Please report how many lines in the data underneath hold the word "source", with no other text.

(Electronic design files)
──────────────────────────────
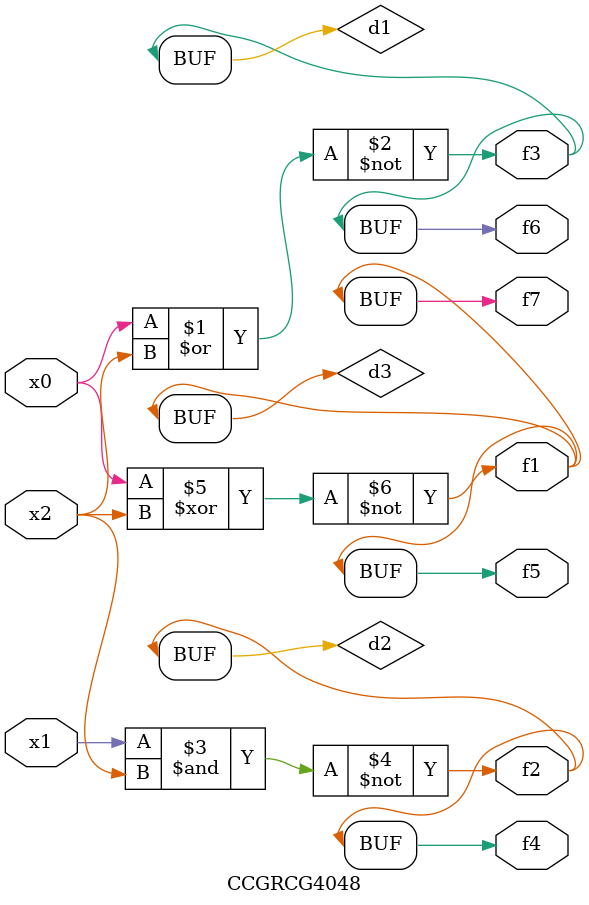
<source format=v>
module CCGRCG4048(
	input x0, x1, x2,
	output f1, f2, f3, f4, f5, f6, f7
);

	wire d1, d2, d3;

	nor (d1, x0, x2);
	nand (d2, x1, x2);
	xnor (d3, x0, x2);
	assign f1 = d3;
	assign f2 = d2;
	assign f3 = d1;
	assign f4 = d2;
	assign f5 = d3;
	assign f6 = d1;
	assign f7 = d3;
endmodule

</source>
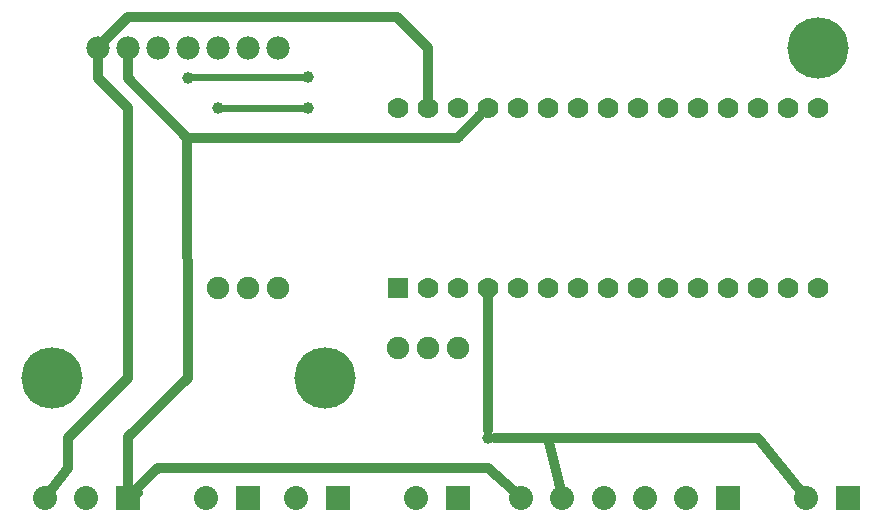
<source format=gbl>
G04 MADE WITH FRITZING*
G04 WWW.FRITZING.ORG*
G04 DOUBLE SIDED*
G04 HOLES PLATED*
G04 CONTOUR ON CENTER OF CONTOUR VECTOR*
%ASAXBY*%
%FSLAX23Y23*%
%MOIN*%
%OFA0B0*%
%SFA1.0B1.0*%
%ADD10C,0.039370*%
%ADD11C,0.204725*%
%ADD12C,0.080000*%
%ADD13C,0.070000*%
%ADD14C,0.075000*%
%ADD15C,0.078000*%
%ADD16R,0.080000X0.080000*%
%ADD17R,0.070000X0.069972*%
%ADD18C,0.032000*%
%ADD19C,0.024000*%
%LNCOPPER0*%
G90*
G70*
G54D10*
X1598Y330D03*
X598Y1530D03*
X999Y1532D03*
X698Y1430D03*
X998Y1430D03*
G54D11*
X2698Y1630D03*
X145Y530D03*
X1055Y530D03*
G54D12*
X2798Y130D03*
X2660Y130D03*
G54D13*
X1298Y830D03*
X1398Y830D03*
X1498Y830D03*
X1598Y830D03*
X1698Y830D03*
X1798Y830D03*
X1898Y830D03*
X1998Y830D03*
X2098Y830D03*
X2198Y830D03*
X2298Y830D03*
X2398Y830D03*
X2498Y830D03*
X2598Y830D03*
X2698Y830D03*
X1298Y1430D03*
X1398Y1430D03*
X1498Y1430D03*
X1598Y1430D03*
X1698Y1430D03*
X1798Y1430D03*
X1898Y1430D03*
X1998Y1430D03*
X2098Y1430D03*
X2198Y1430D03*
X2298Y1430D03*
X2398Y1430D03*
X2498Y1430D03*
X2598Y1430D03*
X2698Y1430D03*
G54D14*
X1498Y630D03*
X1398Y630D03*
X1298Y630D03*
X898Y830D03*
X798Y830D03*
X698Y830D03*
G54D12*
X2398Y130D03*
X2260Y130D03*
X2123Y130D03*
X1985Y130D03*
X1847Y130D03*
X1709Y130D03*
X1098Y130D03*
X960Y130D03*
X798Y130D03*
X660Y130D03*
X398Y130D03*
X260Y130D03*
X123Y130D03*
G54D15*
X298Y1630D03*
X398Y1630D03*
X498Y1630D03*
X598Y1630D03*
X698Y1630D03*
X798Y1630D03*
X898Y1630D03*
G54D12*
X1498Y130D03*
X1360Y130D03*
G54D16*
X2798Y130D03*
G54D17*
X1298Y830D03*
G54D16*
X2398Y130D03*
X1098Y130D03*
X798Y130D03*
X398Y130D03*
X1498Y130D03*
G54D18*
X498Y229D02*
X1598Y230D01*
D02*
X399Y131D02*
X498Y229D01*
D02*
X1598Y230D02*
X1682Y155D01*
D02*
X1799Y330D02*
X2498Y330D01*
D02*
X2498Y330D02*
X2637Y159D01*
D02*
X1622Y330D02*
X1799Y330D01*
D02*
X1598Y796D02*
X1598Y355D01*
D02*
X1799Y330D02*
X1838Y166D01*
D02*
X1398Y1465D02*
X1398Y1630D01*
D02*
X1398Y1630D02*
X1297Y1731D01*
X1297Y1731D02*
X398Y1731D01*
D02*
X398Y1731D02*
X323Y1656D01*
D02*
X198Y330D02*
X198Y230D01*
D02*
X398Y530D02*
X198Y330D01*
D02*
X399Y1430D02*
X398Y530D01*
D02*
X198Y230D02*
X145Y160D01*
D02*
X298Y1530D02*
X399Y1430D01*
D02*
X298Y1595D02*
X298Y1530D01*
D02*
X399Y1530D02*
X597Y1329D01*
D02*
X597Y1329D02*
X597Y1329D01*
D02*
X597Y1329D02*
X1499Y1329D01*
D02*
X1499Y1329D02*
X1574Y1406D01*
D02*
X398Y1595D02*
X399Y1530D01*
D02*
X399Y331D02*
X399Y131D01*
D02*
X598Y530D02*
X399Y331D01*
D02*
X399Y131D02*
X432Y145D01*
D02*
X597Y1329D02*
X598Y530D01*
G54D19*
D02*
X617Y1531D02*
X980Y1531D01*
D02*
X979Y1430D02*
X717Y1430D01*
G04 End of Copper0*
M02*
</source>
──────────────────────────────
## ANSWER TO THIS TASK
4